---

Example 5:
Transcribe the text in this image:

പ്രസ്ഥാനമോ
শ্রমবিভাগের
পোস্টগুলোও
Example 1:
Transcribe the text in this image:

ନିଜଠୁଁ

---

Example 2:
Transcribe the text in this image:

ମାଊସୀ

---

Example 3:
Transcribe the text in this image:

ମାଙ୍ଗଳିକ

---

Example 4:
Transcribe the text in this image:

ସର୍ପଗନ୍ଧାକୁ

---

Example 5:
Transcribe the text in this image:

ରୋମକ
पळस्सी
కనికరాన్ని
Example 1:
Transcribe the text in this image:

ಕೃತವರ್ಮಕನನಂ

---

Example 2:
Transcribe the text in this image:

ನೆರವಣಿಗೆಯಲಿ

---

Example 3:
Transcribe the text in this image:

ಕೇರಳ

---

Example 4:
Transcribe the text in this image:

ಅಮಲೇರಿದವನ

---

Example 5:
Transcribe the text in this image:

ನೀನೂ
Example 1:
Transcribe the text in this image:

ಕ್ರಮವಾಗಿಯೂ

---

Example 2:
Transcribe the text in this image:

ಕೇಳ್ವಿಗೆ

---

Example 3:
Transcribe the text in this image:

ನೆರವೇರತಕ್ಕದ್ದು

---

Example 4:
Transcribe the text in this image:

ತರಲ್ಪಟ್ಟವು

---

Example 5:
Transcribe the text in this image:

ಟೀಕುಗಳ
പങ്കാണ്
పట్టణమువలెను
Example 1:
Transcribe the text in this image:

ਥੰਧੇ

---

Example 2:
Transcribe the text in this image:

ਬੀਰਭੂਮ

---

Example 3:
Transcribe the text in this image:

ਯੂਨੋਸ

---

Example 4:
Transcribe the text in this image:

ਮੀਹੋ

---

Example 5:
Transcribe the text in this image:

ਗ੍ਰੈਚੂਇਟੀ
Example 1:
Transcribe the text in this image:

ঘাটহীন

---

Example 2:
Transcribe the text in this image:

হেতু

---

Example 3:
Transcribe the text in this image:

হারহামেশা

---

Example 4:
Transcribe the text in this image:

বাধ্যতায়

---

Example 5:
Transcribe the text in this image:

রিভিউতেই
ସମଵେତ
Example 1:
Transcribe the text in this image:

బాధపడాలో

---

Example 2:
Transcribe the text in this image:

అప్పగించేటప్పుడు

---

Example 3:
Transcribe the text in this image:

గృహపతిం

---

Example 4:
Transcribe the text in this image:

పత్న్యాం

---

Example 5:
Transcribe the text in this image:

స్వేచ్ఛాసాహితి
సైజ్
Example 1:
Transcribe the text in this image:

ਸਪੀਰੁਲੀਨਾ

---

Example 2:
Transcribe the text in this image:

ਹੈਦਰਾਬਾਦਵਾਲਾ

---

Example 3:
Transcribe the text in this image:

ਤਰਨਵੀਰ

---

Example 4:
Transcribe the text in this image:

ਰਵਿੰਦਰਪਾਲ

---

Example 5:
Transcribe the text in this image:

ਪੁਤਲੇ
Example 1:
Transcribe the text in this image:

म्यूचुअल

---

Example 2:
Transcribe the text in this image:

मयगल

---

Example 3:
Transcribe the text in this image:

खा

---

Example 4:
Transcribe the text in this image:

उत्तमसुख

---*---

**AIM OF THE TASK:**
Using the data above, repeat every line exactly.

**SOLUTION FOR THIS TASK:**
---

Example 5:
Transcribe the text in this image:

പ്രസ്ഥാനമോ
শ্রমবিভাগের
পোস্টগুলোও
Example 1:
Transcribe the text in this image:

ନିଜଠୁଁ

---

Example 2:
Transcribe the text in this image:

ମାଊସୀ

---

Example 3:
Transcribe the text in this image:

ମାଙ୍ଗଳିକ

---

Example 4:
Transcribe the text in this image:

ସର୍ପଗନ୍ଧାକୁ

---

Example 5:
Transcribe the text in this image:

ରୋମକ
पळस्सी
కనికరాన్ని
Example 1:
Transcribe the text in this image:

ಕೃತವರ್ಮಕನನಂ

---

Example 2:
Transcribe the text in this image:

ನೆರವಣಿಗೆಯಲಿ

---

Example 3:
Transcribe the text in this image:

ಕೇರಳ

---

Example 4:
Transcribe the text in this image:

ಅಮಲೇರಿದವನ

---

Example 5:
Transcribe the text in this image:

ನೀನೂ
Example 1:
Transcribe the text in this image:

ಕ್ರಮವಾಗಿಯೂ

---

Example 2:
Transcribe the text in this image:

ಕೇಳ್ವಿಗೆ

---

Example 3:
Transcribe the text in this image:

ನೆರವೇರತಕ್ಕದ್ದು

---

Example 4:
Transcribe the text in this image:

ತರಲ್ಪಟ್ಟವು

---

Example 5:
Transcribe the text in this image:

ಟೀಕುಗಳ
പങ്കാണ്
పట్టణమువలెను
Example 1:
Transcribe the text in this image:

ਥੰਧੇ

---

Example 2:
Transcribe the text in this image:

ਬੀਰਭੂਮ

---

Example 3:
Transcribe the text in this image:

ਯੂਨੋਸ

---

Example 4:
Transcribe the text in this image:

ਮੀਹੋ

---

Example 5:
Transcribe the text in this image:

ਗ੍ਰੈਚੂਇਟੀ
Example 1:
Transcribe the text in this image:

ঘাটহীন

---

Example 2:
Transcribe the text in this image:

হেতু

---

Example 3:
Transcribe the text in this image:

হারহামেশা

---

Example 4:
Transcribe the text in this image:

বাধ্যতায়

---

Example 5:
Transcribe the text in this image:

রিভিউতেই
ସମଵେତ
Example 1:
Transcribe the text in this image:

బాధపడాలో

---

Example 2:
Transcribe the text in this image:

అప్పగించేటప్పుడు

---

Example 3:
Transcribe the text in this image:

గృహపతిం

---

Example 4:
Transcribe the text in this image:

పత్న్యాం

---

Example 5:
Transcribe the text in this image:

స్వేచ్ఛాసాహితి
సైజ్
Example 1:
Transcribe the text in this image:

ਸਪੀਰੁਲੀਨਾ

---

Example 2:
Transcribe the text in this image:

ਹੈਦਰਾਬਾਦਵਾਲਾ

---

Example 3:
Transcribe the text in this image:

ਤਰਨਵੀਰ

---

Example 4:
Transcribe the text in this image:

ਰਵਿੰਦਰਪਾਲ

---

Example 5:
Transcribe the text in this image:

ਪੁਤਲੇ
Example 1:
Transcribe the text in this image:

म्यूचुअल

---

Example 2:
Transcribe the text in this image:

मयगल

---

Example 3:
Transcribe the text in this image:

खा

---

Example 4:
Transcribe the text in this image:

उत्तमसुख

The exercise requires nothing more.